Tuesday 1 October 2013

The King's Demons

Gerald Flood as bad King John
Some stories don’t need as many words to sum up as others. This is one of those stories. ‘The King’s Demons’ is Terence ‘it’s only Doctor Who’ Dudley’s last script for the show thankfully. It’s starts well enough, King John (Gerald Flood) is visiting a castle in the north of England somewhere even though he is also in London. The King is in fact Kamelion, a robot the Master found of Zeraphax who can change his appearance. Hence the name.
Can you see through the disguise?
It’s a two-parter, which don’t appear to work very well in the Davison era. Come the 15-minute mark of the second episode the writer seems to realise that there’s very little time left and everything gets wrapped up as quickly as possible. The Master spends most of the first episode disguised (badly) as a the King’s (French) champion. So far in every Davison story he’s appeared in he’s had a disguise. Groan. Gerald Flood hams it to the max. Tegan complains how cold it is for pretty much the entire story. The locals hate then like then hate the Doctor again. But no connection with any character is made by the Doctor or his companions. Turlough does very little.

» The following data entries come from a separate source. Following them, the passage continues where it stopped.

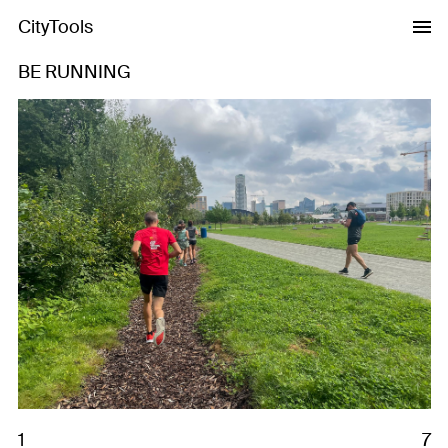
CityTools
BE RUNNING
Previous
Next
1
7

The Doctor and Master grapple for control over Kamelion.

It’s not the worst of the season, it has a good look, sets are solid, costumes fantastic, but at two episodes and a very weak plotline – the Master wants to change history by preventing Magna Carta from being signed, so he’s trying to discredit King John by having Kamelion do wacky things, this story falls far short of what it could have been. In fact it still has me going until the reveal of the robot, which was a real robot, albeit one that didn’t work very well.
Characters are somewhat one-dimensional, but solidly played except for flood who goes too far
camping it up like crazy. As the Master’s only appearance this season, and his previous story ‘Time-Flight’ (which this story references without explaining how the Master escaped) I would have hoped for better for Anthony Ainley. Very hard it seems to tell a good story over two parts.